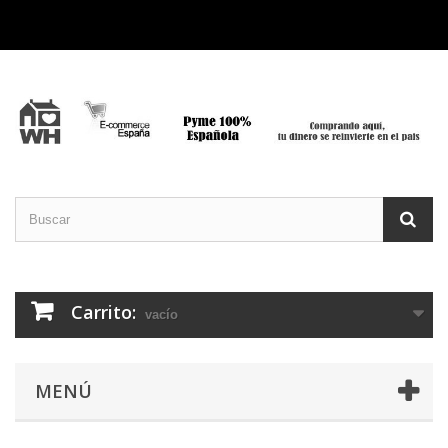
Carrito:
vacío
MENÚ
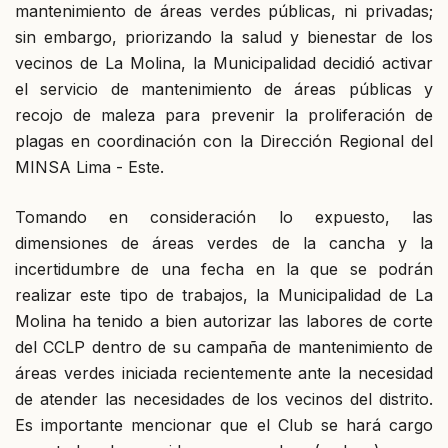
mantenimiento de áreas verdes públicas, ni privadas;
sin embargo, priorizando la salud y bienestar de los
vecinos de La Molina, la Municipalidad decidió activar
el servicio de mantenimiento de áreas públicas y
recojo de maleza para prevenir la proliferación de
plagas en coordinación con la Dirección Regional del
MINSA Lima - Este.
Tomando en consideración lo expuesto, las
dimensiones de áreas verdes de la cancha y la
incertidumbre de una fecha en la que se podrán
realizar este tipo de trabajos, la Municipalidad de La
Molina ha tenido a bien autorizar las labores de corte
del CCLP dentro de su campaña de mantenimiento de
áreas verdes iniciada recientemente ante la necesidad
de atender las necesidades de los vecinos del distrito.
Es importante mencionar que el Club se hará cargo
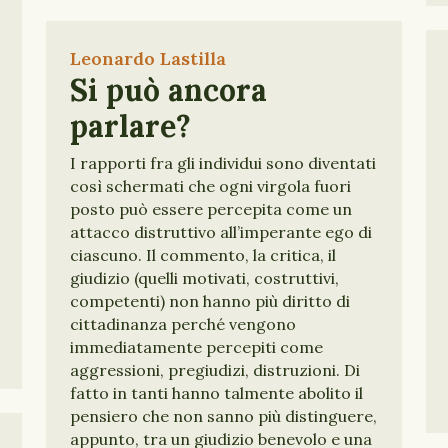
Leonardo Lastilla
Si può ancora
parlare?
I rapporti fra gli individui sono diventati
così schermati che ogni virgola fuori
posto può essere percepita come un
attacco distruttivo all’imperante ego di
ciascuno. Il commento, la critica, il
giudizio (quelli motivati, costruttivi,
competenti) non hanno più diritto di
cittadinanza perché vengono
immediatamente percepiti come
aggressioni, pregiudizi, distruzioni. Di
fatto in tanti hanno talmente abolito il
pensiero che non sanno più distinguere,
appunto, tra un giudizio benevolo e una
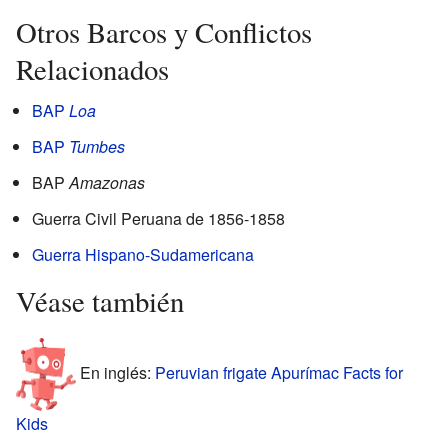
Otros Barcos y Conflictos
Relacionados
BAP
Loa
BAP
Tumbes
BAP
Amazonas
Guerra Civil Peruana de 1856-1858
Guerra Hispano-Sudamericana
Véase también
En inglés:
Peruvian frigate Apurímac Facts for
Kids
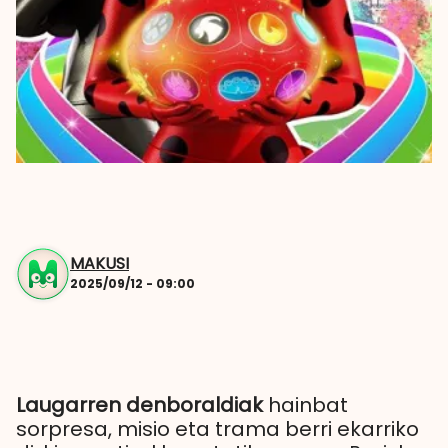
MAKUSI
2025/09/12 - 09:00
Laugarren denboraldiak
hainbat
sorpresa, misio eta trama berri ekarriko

■ WORK TO BE COMPLETED ■
In repeating the entries, exclude the pictures and alter nothing else.

■ OUTPUT OF THE EXERCISE ■
Carrito:
vacío
MENÚ
mantenimiento de áreas verdes públicas, ni privadas;
sin embargo, priorizando la salud y bienestar de los
vecinos de La Molina, la Municipalidad decidió activar
el servicio de mantenimiento de áreas públicas y
recojo de maleza para prevenir la proliferación de
plagas en coordinación con la Dirección Regional del
MINSA Lima - Este.
Tomando en consideración lo expuesto, las
dimensiones de áreas verdes de la cancha y la
incertidumbre de una fecha en la que se podrán
realizar este tipo de trabajos, la Municipalidad de La
Molina ha tenido a bien autorizar las labores de corte
del CCLP dentro de su campaña de mantenimiento de
áreas verdes iniciada recientemente ante la necesidad
de atender las necesidades de los vecinos del distrito.
Es importante mencionar que el Club se hará cargo
Leonardo Lastilla
Si può ancora
parlare?
I rapporti fra gli individui sono diventati
così schermati che ogni virgola fuori
posto può essere percepita come un
attacco distruttivo all’imperante ego di
ciascuno. Il commento, la critica, il
giudizio (quelli motivati, costruttivi,
competenti) non hanno più diritto di
cittadinanza perché vengono
immediatamente percepiti come
aggressioni, pregiudizi, distruzioni. Di
fatto in tanti hanno talmente abolito il
pensiero che non sanno più distinguere,
appunto, tra un giudizio benevolo e una
Otros Barcos y Conflictos
Relacionados
BAP
Loa
BAP
Tumbes
BAP
Amazonas
Guerra Civil Peruana de 1856-1858
Guerra Hispano-Sudamericana
Véase también
En inglés:
Peruvian frigate Apurímac Facts for
Kids
MAKUSI
2025/09/12 - 09:00
Laugarren denboraldiak
hainbat
sorpresa, misio eta trama berri ekarriko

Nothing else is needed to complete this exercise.